Does the description clarify parameter syntax, constraints, interactions, or defaults beyond what the schema provides?

The description adds meaningful context beyond the input schema. The schema has 0% description coverage (titles only: 'Region' and 'Instance Ids'), but the description provides examples: '区域ID,如cn-beijing' (region ID, e.g., cn-beijing) and 'ECS实例ID列表' (ECS instance ID list). This clarifies the expected format and purpose of the parameters, compensating well for the low schema coverage. Since there are only 2 parameters, this is sufficient for a high score.

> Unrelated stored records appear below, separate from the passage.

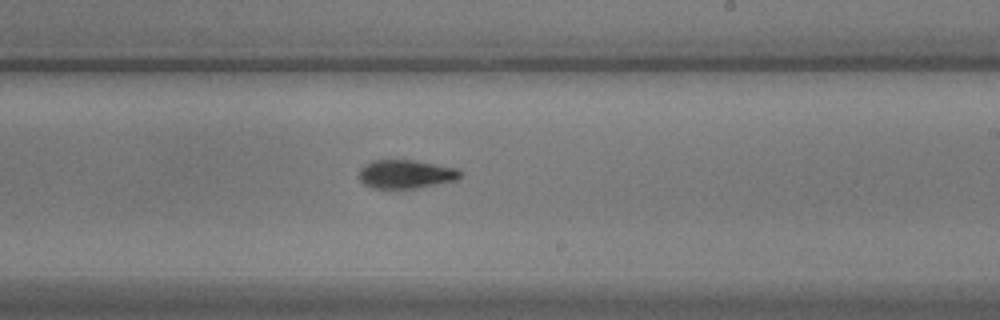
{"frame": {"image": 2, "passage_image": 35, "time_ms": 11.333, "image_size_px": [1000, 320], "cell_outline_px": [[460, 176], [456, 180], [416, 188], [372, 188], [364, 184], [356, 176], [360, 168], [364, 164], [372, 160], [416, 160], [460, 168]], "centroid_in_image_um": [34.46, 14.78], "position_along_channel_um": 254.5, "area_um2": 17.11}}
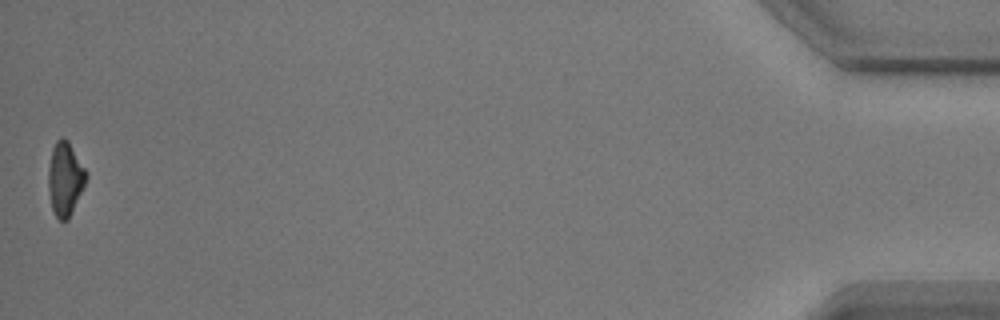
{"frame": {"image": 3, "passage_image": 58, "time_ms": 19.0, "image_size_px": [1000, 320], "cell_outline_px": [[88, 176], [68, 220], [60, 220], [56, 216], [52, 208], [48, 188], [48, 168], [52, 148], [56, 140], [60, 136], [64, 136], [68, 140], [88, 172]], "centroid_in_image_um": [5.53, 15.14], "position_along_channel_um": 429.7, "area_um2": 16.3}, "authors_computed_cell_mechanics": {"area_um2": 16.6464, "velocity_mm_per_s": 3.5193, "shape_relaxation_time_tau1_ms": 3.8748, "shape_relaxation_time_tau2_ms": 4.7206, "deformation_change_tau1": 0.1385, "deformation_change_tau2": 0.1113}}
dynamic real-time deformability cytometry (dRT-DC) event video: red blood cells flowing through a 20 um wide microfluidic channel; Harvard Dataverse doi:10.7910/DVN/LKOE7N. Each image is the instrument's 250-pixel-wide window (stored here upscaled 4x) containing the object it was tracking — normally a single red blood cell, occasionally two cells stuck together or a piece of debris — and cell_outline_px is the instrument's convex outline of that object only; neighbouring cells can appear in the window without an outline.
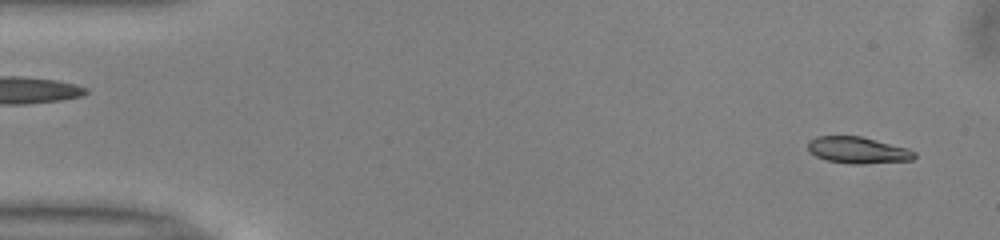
{"species": "common noctule bat (a hibernating species)", "species_latin": "Nyctalus noctula", "temperature_condition": "warm", "stored_images_in_passage": 50, "camera_frame_rate_fps": 3000, "um_per_image_px": 0.085, "animal": {"sex": "male", "body_mass_g": 13.0, "forearm_length_mm": 53.1}, "frame": {"image": 1, "passage_image": 2, "time_ms": 0.333, "image_size_px": [1000, 240], "cell_outline_px": [[916, 156], [912, 160], [860, 164], [848, 164], [828, 160], [816, 156], [808, 152], [808, 140], [816, 136], [860, 136], [908, 148], [916, 152]], "centroid_in_image_um": [72.9, 12.76], "position_along_channel_um": 12.1, "area_um2": 16.53}}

Input schemas describe structure but not intent. Descriptions should explain non-obvious parameter relationships and valid value ranges.

Purpose4/5

Does the description clearly state what the tool does and how it differs from similar tools?

The description clearly states the tool's purpose: '获取ECS实例CPU使用率数据' (Get ECS instance CPU usage data). It specifies the verb (获取/get) and resource (ECS实例CPU使用率数据/ECS instance CPU usage data), making the function unambiguous. However, it doesn't explicitly differentiate from sibling tools like get_disk_usage_data or get_memory_usage_data beyond the resource name, which is why it's not a 5.

Agents choose between tools based on descriptions. A clear purpose with a specific verb and resource helps agents select the right tool.

Usage Guidelines2/5

Does the description explain when to use this tool, when not to, or what alternatives exist?

The description provides no guidance on when to use this tool versus alternatives. It doesn't mention sibling tools like describe_ecs_instances (which might list instances) or other monitoring tools, nor does it specify prerequisites or contexts for usage. The only implied usage is from the purpose, but no explicit when/when-not instructions are given.

Agents often have multiple tools that could apply. Explicit usage guidance like "use X instead of Y when Z" prevents misuse.